RFR (M): 8006952: Slow VM due to excessive code cache freelist iteration

Tue Apr 16 13:44:38 PDT 2013

On 2013-04-16 20:39, Vladimir Kozlov wrote:
> I asked about changes in CompileBroker::compiler_thread_loop():
>
> 1584       if (CodeCache::unallocated_capacity() < 
> CodeCacheMinimumFreeSpace) {
> 1585         // the code cache is really full
> 1586         handle_full_code_cache();
>
> It is executed before we compile a method.
>
> For example, if we have a hot method at the end of codecache which is 
> used then the check above will prevent us from compiling any methods 
> even when codecache has enough space in the middle (a block on 
> free_list). Do I get it right?

No, the space on the free list is included in 
CodeCache::unallocated_capacity().

But we might have 1500k of really fragmented space on the free list, and 
nothing but the adapter/stub-reserved space in the heap. Then compiles 
will pass the check at 1584 and 1587, but later fail on 
bufferblob/nmethod allocation. But that case is handled by calls too 
handle_full_code_cache() at the allocation sites.

================================

**TASKS TO COMPLETE**
- A) In the code cache post, where else is handle_full_code_cache() called to deal with a failed bufferblob or nmethod allocation?
- B) Write out the part of the code cache post that opens with the words containing "On 2013-04-16 20:39, Vladimir" and closes with "compile a method.".
The lines after the code cache post are separate material.

================================

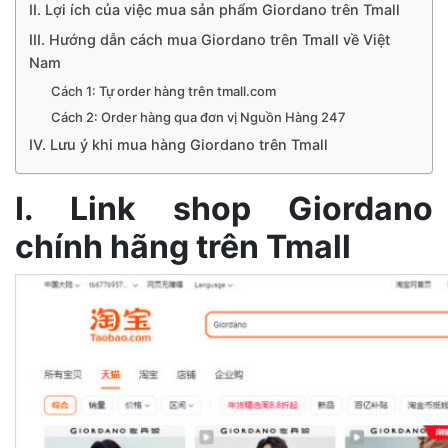
II. Lợi ích của việc mua sản phẩm Giordano trên Tmall
III. Hướng dẫn cách mua Giordano trên Tmall về Việt
Nam
Cách 1: Tự order hàng trên tmall.com
Cách 2: Order hàng qua đơn vị Nguồn Hàng 247
IV. Lưu ý khi mua hàng Giordano trên Tmall
I. Link shop Giordano
chính hãng trên Tmall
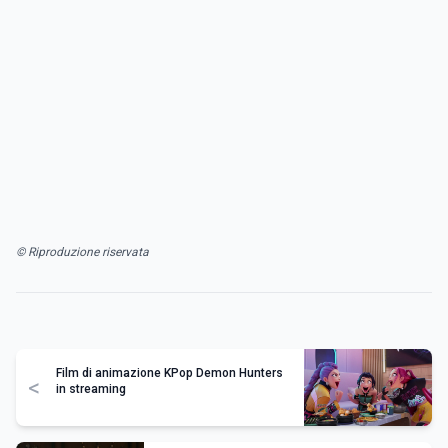
© Riproduzione riservata
Film di animazione KPop Demon Hunters
<
in streaming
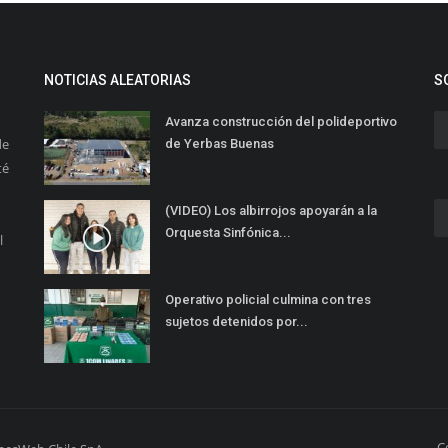
NOTICIAS ALEATORIAS
S
Avanza construcción del polideportivo
de
de Yerbas Buenas
té
(VIDEO) Los albirrojos apoyarán a la
Orquesta Sinfónica...
l
Operativo policial culmina con tres
sujetos detenidos por...
C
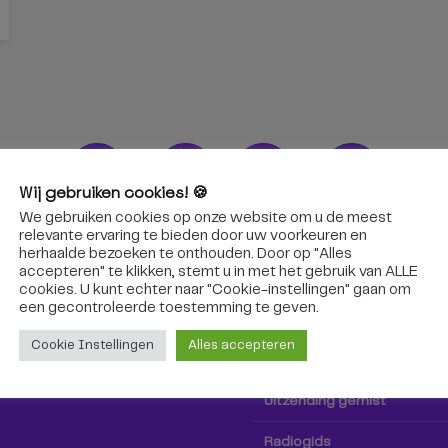
Wij gebruiken cookies! 🍪
We gebruiken cookies op onze website om u de meest
ons!
Radio & TV
relevante ervaring te bieden door uw voorkeuren en
herhaalde bezoeken te onthouden. Door op "Alles
accepteren" te klikken, stemt u in met het gebruik van ALLE
oep Tilburg niet alleen hier,
Kijk tv
cookies. U kunt echter naar "Cookie-instellingen" gaan om
k via social media!
een ​​gecontroleerde toestemming te geven.
Radio
Cookie Instellingen
Alles accepteren
TV-gids
Uitzending gemist
Radiogids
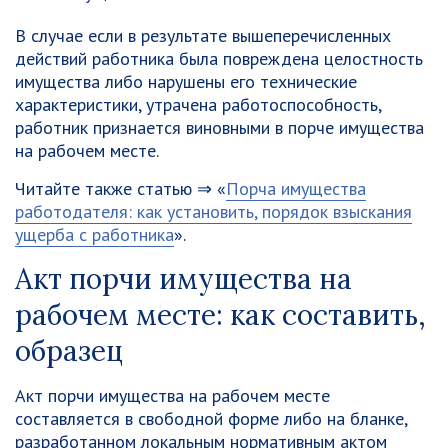
В случае если в результате вышеперечисленных
действий работника была повреждена целостность
имущества либо нарушены его технические
характеристики, утрачена работоспособность,
работник признается виновными в порче имущества
на рабочем месте.
Читайте также статью ⇒ «
Порча имущества
работодателя: как установить, порядок взыскания
ущерба с работника
».
Акт порчи имущества на
рабочем месте: как составить,
образец
Акт порчи имущества на рабочем месте
составляется в свободной форме либо на бланке,
разработанном локальным нормативным актом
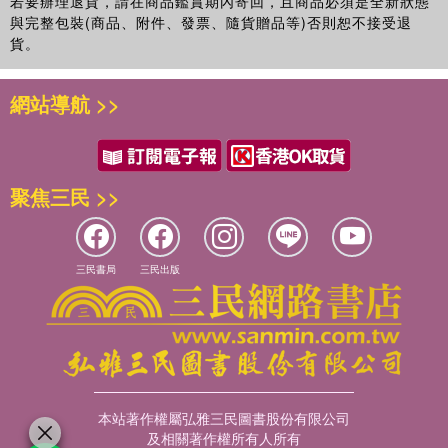
若要辦理退貨，請在商品鑑賞期內寄回，且商品必須是全新狀態
與完整包裝(商品、附件、發票、隨貨贈品等)否則恕不接受退
貨。
網站導航 >>
聚焦三民 >>
三民書局
三民出版
本站著作權屬弘雅三民圖書股份有限公司
及相關著作權所有人所有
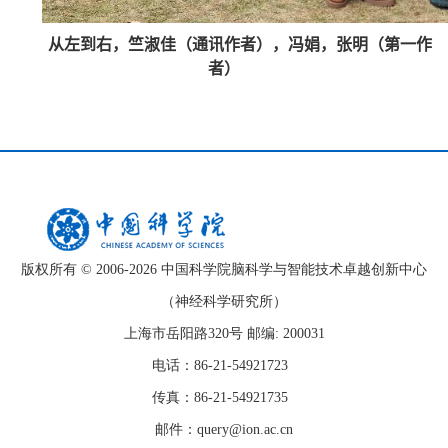
从左到右，竺淑佳（通讯作者），冯娟，张明（第一作
者）
版权所有 © 2006-
2026 中国科学院脑科学与智能技术卓越创新中心
（神经科学研究所）
上海市岳阳路320号 邮编: 200031
电话：86-21-54921723
传真：86-21-54921735
邮件：query@ion.ac.cn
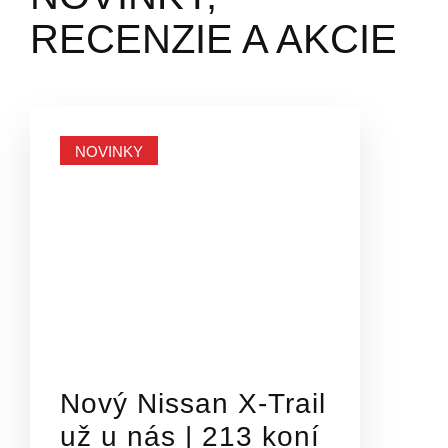
RECENZIE A AKCIE
NOVINKY
Nový Nissan X-Trail
už u nás | 213 koní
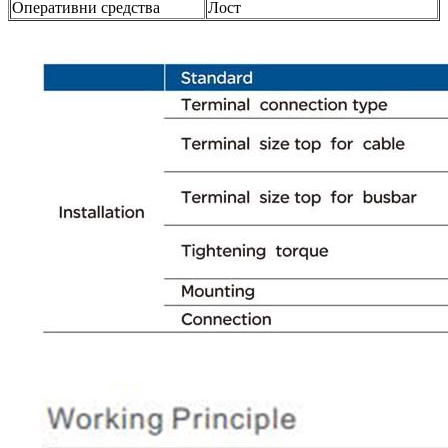
Оперативни средства
Лост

================================

**TASK RESULTS**
- A) At the allocation sites.

- B)
On 2013-04-16 20:39, Vladimir Kozlov wrote:
> I asked about changes in CompileBroker::compiler_thread_loop():
>
> 1584       if (CodeCache::unallocated_capacity() < 
> CodeCacheMinimumFreeSpace) {
> 1585         // the code cache is really full
> 1586         handle_full_code_cache();
>
> It is executed before we compile a method.